*Fasal Zakat Profesi*


Pertanyaan:



Assalamu'alaikum. Ustadz saya mau bertanya. Saya bekerja tiap bulan gajian.
Apakah ada zakatnya? Ketentuaannya bagaimana? Kalau ada zakatnya dikasihkan
kemana?



(Ahmad Fathoni, Jakarta)



Jawaban:

Wa'alaikum salam wr. wb. Penanya yang terhormat, semoga kita semua selalu
mendapatkan rahmat Allah swt dan selalu mendapatkan hidayah-Nya. Bahwa
persoalan zakat gaji memang tidak diketemukan penjelasannya dalam ketentuan
fiqih klasik. Ketiadaan keterangan dalam ketentuan fiqh klasik bukan
berarti bahwa gaji tidak wajib dizakati. Para ulama seperti Syekh Muhammad
al-Ghazali, Dr. Yusuf al-Qaradlawi telah melakukan upaya untuk memecahkan
persoalan ini dengan mencari cantolan atau rujukan dalam fiqh klasik.

DATA REKAMAN >>
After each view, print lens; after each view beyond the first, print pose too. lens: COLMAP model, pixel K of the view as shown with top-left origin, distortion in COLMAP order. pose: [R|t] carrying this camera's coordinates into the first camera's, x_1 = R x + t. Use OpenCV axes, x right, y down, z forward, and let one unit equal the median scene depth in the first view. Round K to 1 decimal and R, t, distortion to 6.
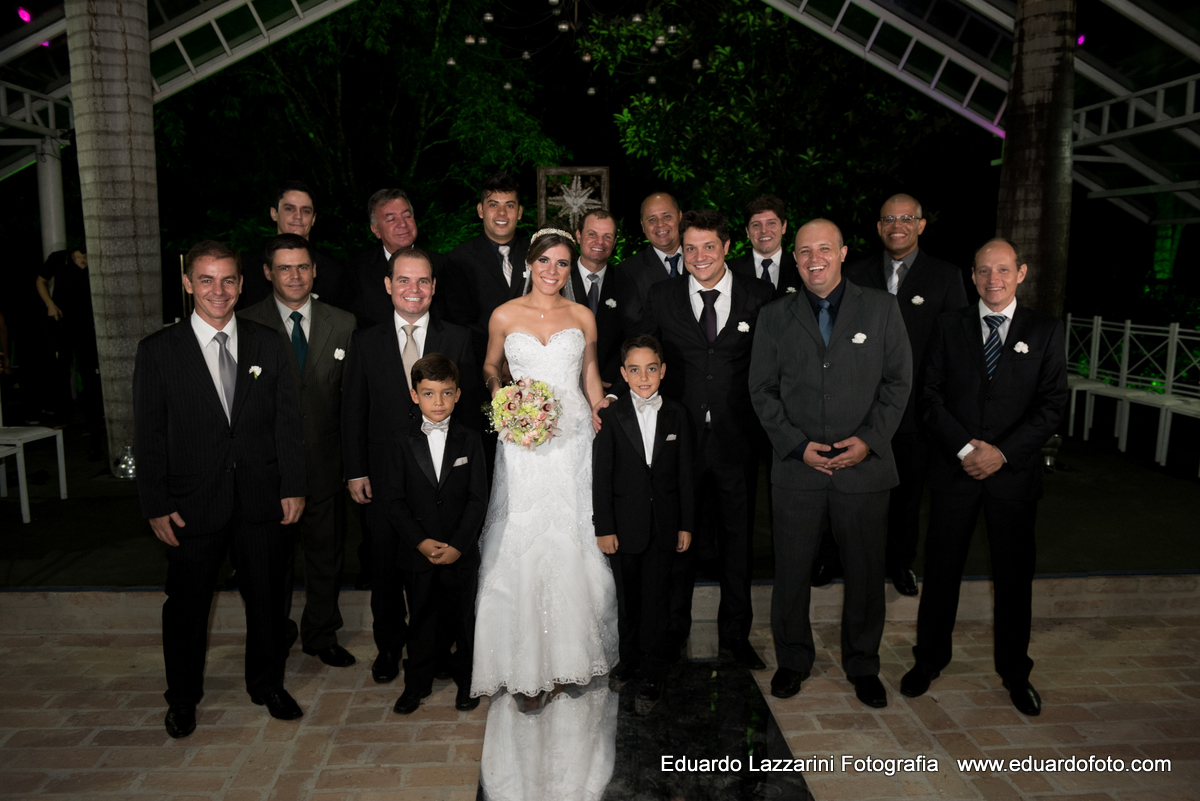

PETUNJUK TUGAS >>
Dalam tanya jawab soal zakat profesi, siapa saja ulama yang disebut sudah berusaha memecahkan persoalan zakat gaji?

HASIL LATIHAN >>
Syekh Muhammad al-Ghazali dan Dr. Yusuf al-Qaradlawi.